Beyond Meat stock target cut to $2.50 by TD Cowen

Published 27/02/2025, 16:10
Beyond Meat stock target cut to $2.50 by TD Cowen

On Thursday, TD Cowen analysts adjusted their outlook on Beyond Meat Inc (NASDAQ:BYND), slashing the price target to $2.50 from $5.00, while maintaining a Sell rating on the company’s shares. According to InvestingPro data, Beyond Meat’s financial health score is rated as WEAK, with particularly concerning metrics in profitability and price momentum. The revision follows Beyond Meat’s recent earnings report, which revealed mixed results, including a stabilization in sales but a shortfall in gross profit and EBITDA (Earnings Before Interest, Taxes, Depreciation, and Amortization).

The company reported a slight beat in fourth-quarter sales, adding $10 million more than anticipated. However, EBITDA for the same period was $26 million below expectations. InvestingPro analysis reveals concerning fundamentals, with a current gross profit margin of just 5.92% and an EBITDA of -$134.86 million in the last twelve months. Beyond Meat also provided guidance for the year 2025, projecting sales growth ranging from a 2% decline to a 2.5% increase, alongside a target gross margin of 20%. These figures fell short of the consensus estimates, prompting concern among analysts.
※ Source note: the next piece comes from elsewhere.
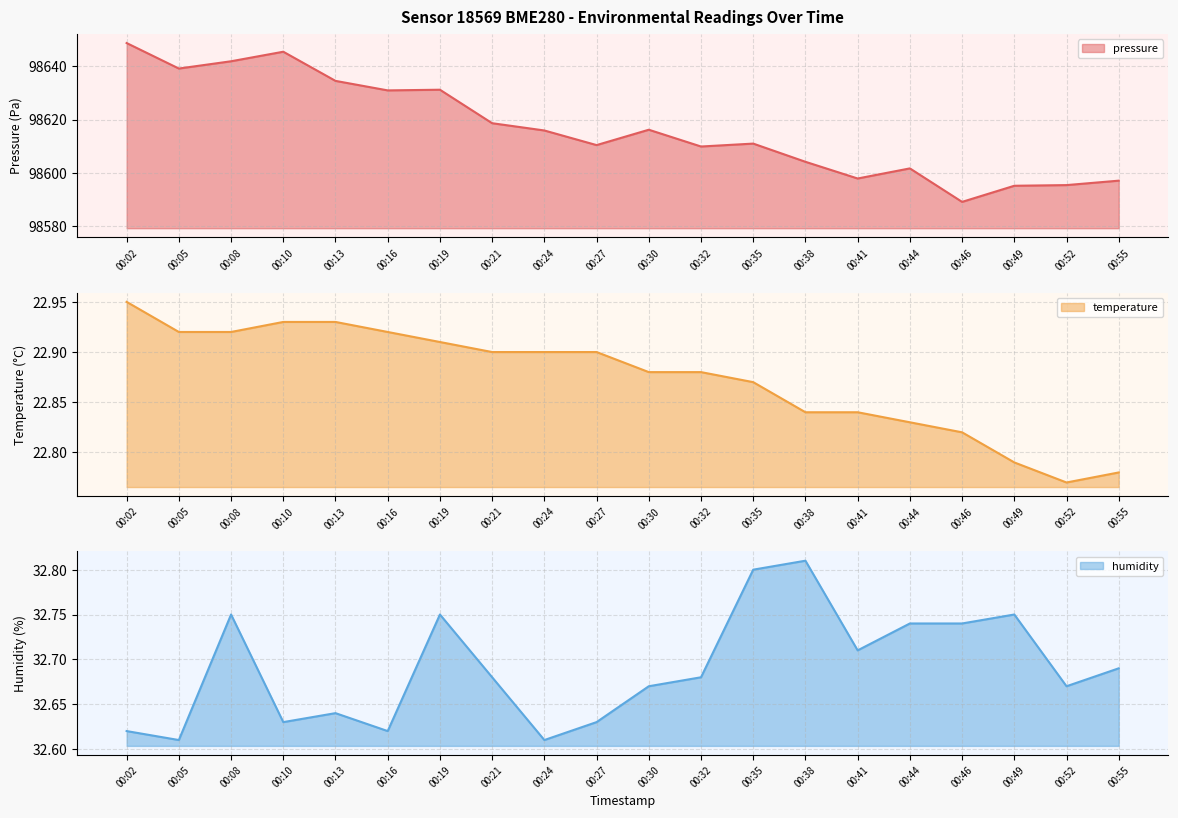

At which label does temperature reach its minimum?

00:52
In response to the financial challenges, Beyond Meat’s management announced another round of workforce reductions and set a goal to achieve positive EBITDA by the end of 2026. Despite these measures, analysts noted that the company’s strategy for restructuring its capital structure remains uncertain.
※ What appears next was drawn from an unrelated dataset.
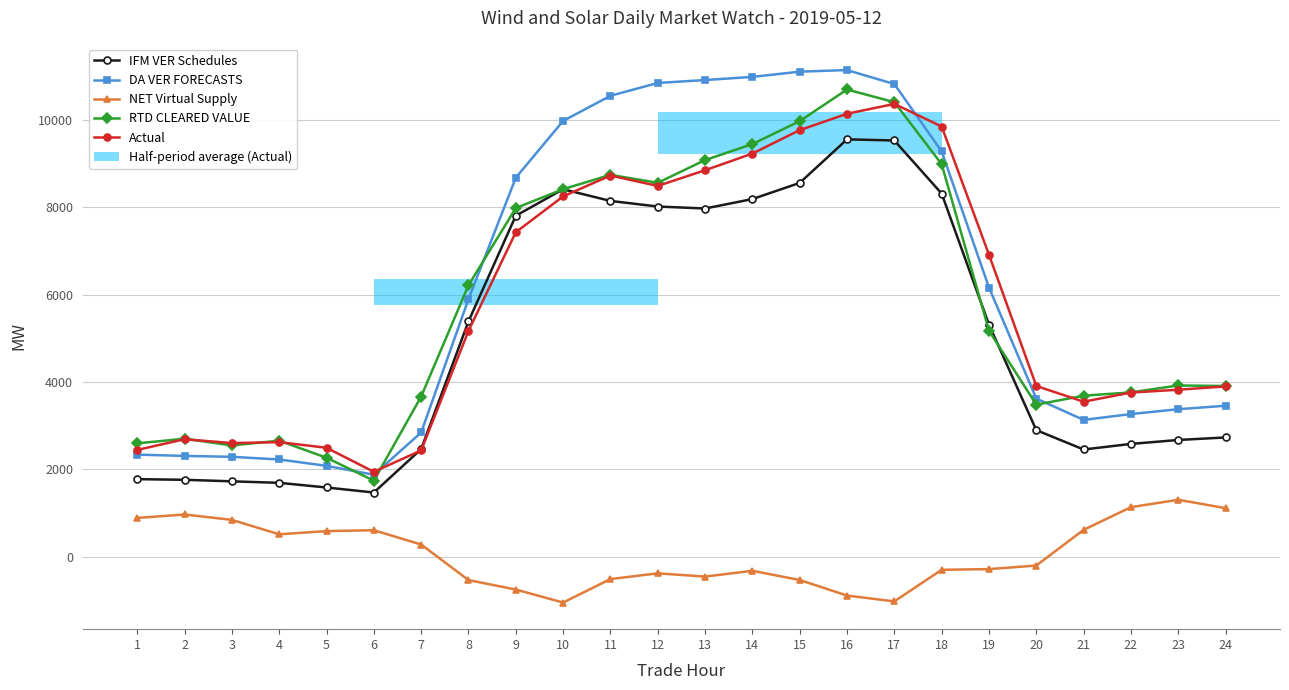

The value of NET Virtual Supply at 19 is -458.2. True or false?

False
The lowered price target of $2.50 is based on a 4.5x Enterprise Value/Sales (EV/Sales) multiple applied to TD Cowen’s fiscal year 2026 sales estimate for Beyond Meat. This calculation also incorporates the assumption that the company will issue an additional 5 million shares through their At-The-Market (ATM) offering, which represents a 7% increase in shares outstanding. Over the past two years, Beyond Meat’s stock has fluctuated within a range of 3x to 9x sales, reflecting the volatility and investor sentiment surrounding the plant-based meat producer’s financial performance. InvestingPro subscribers have access to 15+ additional key insights about Beyond Meat, including detailed analysis of its debt structure, cash flow metrics, and comprehensive valuation models in the Pro Research Report.

In other recent news, Beyond Meat Inc. reported its fourth-quarter 2024 earnings, revealing a revenue of $76.7 million, which slightly exceeded the forecast of $75.98 million. However, the company’s earnings per share (EPS) was -$0.65, missing the analyst forecast of -$0.44. Beyond Meat’s gross margin improved to 13.1% from a negative margin in the same quarter of the previous year. Despite the revenue beat, concerns remain due to the larger-than-expected EPS loss. Mizuho (NYSE:MFG) Securities maintained its Underperform rating on Beyond Meat, citing challenges in the company’s future guidance and setting a price target of $3.00. BMO Capital Markets also adjusted its outlook, lowering the price target from $6.00 to $5.00, while maintaining a Market Perform rating, reflecting concerns over sales trajectory and ongoing market challenges. The company announced strategic measures, including workforce reductions and a suspension of operations in China, as part of its efforts to achieve positive EBITDA by the end of 2026.